FICHE QUESTION
12ème législature
Question N° : 480  de  M.   de Villiers Philippe ( Députés n'appartenant à aucun groupe - Vendée ) QG
Ministère interrogé :  Premier ministre
Ministère attributaire :  Premier ministre
Question publiée au JO le :  20/03/2003  page : 
Réponse publiée au JO le :  20/03/2003  page :  2183
Rubrique :  Union européenne
Tête d'analyse :  politique extérieure
Analyse :  perspectives
DEBAT :

POLITIQUE EXTÉRIEURE EUROPÉENNE

    M. le président. La parole est à M. Philippe de Villiers.
    M. Philippe de Villiers. Monsieur le Premier ministre, au cours du week-end dernier, aux Açores, trois chefs de gouvernement de l'Union européenne se sont réunis autour du président des Etats-Unis pour affirmer, à propos de l'Irak, une position rigoureusement contraire à tous les efforts de la diplomatie française, dont chacun, sur tous les bancs de cet hémicycle, a salué la cohérence et le panache.
    Or, au même moment, et parallèlement à l'expression de ces tropismes diplomatiques inconciliables, il y a comme un acharnement à vouloir mettre en place coûte que coûte une politique européenne étrangère unique,...
    M. Jean Glavany. Ce n'est pas demain la veille, hélas !
    M. Philippe de Villiers. ... qui viendrait comme un carcan contraindre les Etats membres.
    La contribution conjointe franco-allemande a elle-même préconisé et réclamé cette politique extérieure unique, décidée à la majorité, ce qui, naturellement, disqualifie définitivement le compromis de Luxembourg.
    La convention présidée par M. Giscard d'Estaing propose la création d'un poste de ministre des affaires étrangères européen.
    M. Maxime Gremetz. Qui parlerait d'une seule voix !
    M. Philippe de Villiers. Plus surprenant encore, le Gouvernement a déposé récemment un amendement allant dans le même sens.
    Monsieur le Premier ministre, ma question est simple : à la lecture des dernières déclarations et à la lumière des derniers événements, pouvez-vous faire en sorte que nous ayons une position cohérente, visant à préserver la liberté de la France dans sa politique étrangère ?
    Comment pourrait-on en effet considérer que le droit de veto est essentiel au Conseil de sécurité des Nations unies et deviendrait superfétatoire dans le cadre des institutions européennes ?
    Comment peut-on imaginer une politique étrangère unique, votée à la majorité qualifiée ?
    M. le président. Merci, monsieur de Villiers.

> [Lignes de données]:
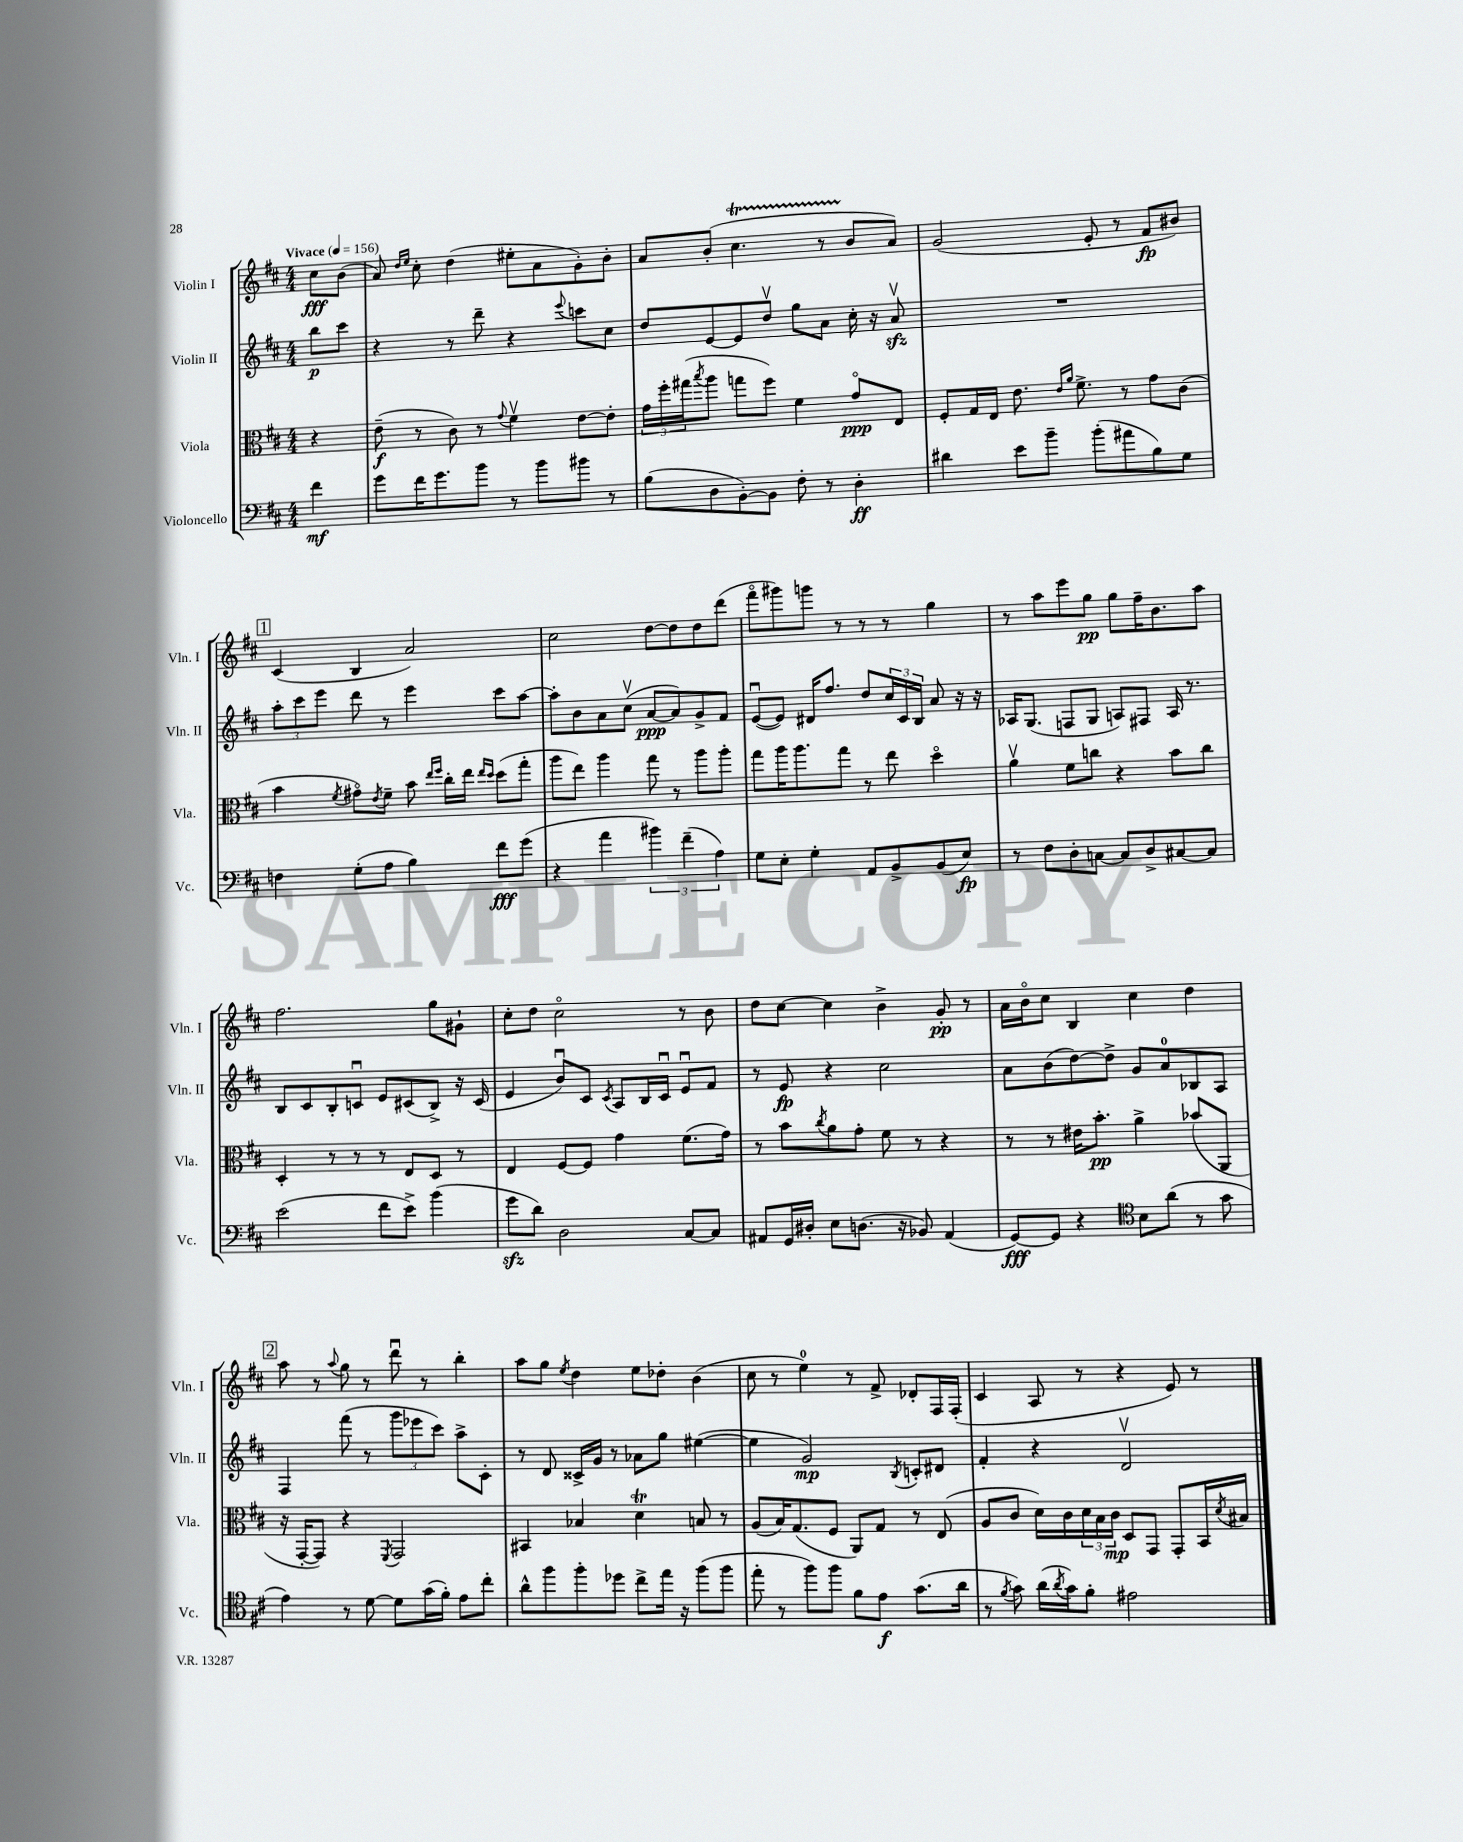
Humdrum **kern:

> [Ensemble de tâches]:
**A)** Répondez aux questions suivantes d'après la fiche question.
(i) Où trois chefs de gouvernement de l'Union européenne se sont-ils réunis autour du président des États-Unis ?
(ii) Qui préside la convention qui propose la création d'un poste de ministre des affaires étrangères européen ?
(iii) À quelle date la question a-t-elle été publiée au JO ?
**B)** Reproduisez tout ce qui va de « Or, au même » jusqu'à « européenne étrangère unique,... » dans la fiche question.
Les lignes de données n'ont aucun lien avec la fiche question.

> [Réponses aux tâches]:
**A)**
(i) Aux Açores.
(ii) M. Giscard d'Estaing.
(iii) Le 20/03/2003.

**B)**
Or, au même moment, et parallèlement à l'expression de ces tropismes diplomatiques inconciliables, il y a comme un acharnement à vouloir mettre en place coûte que coûte une politique européenne étrangère unique,...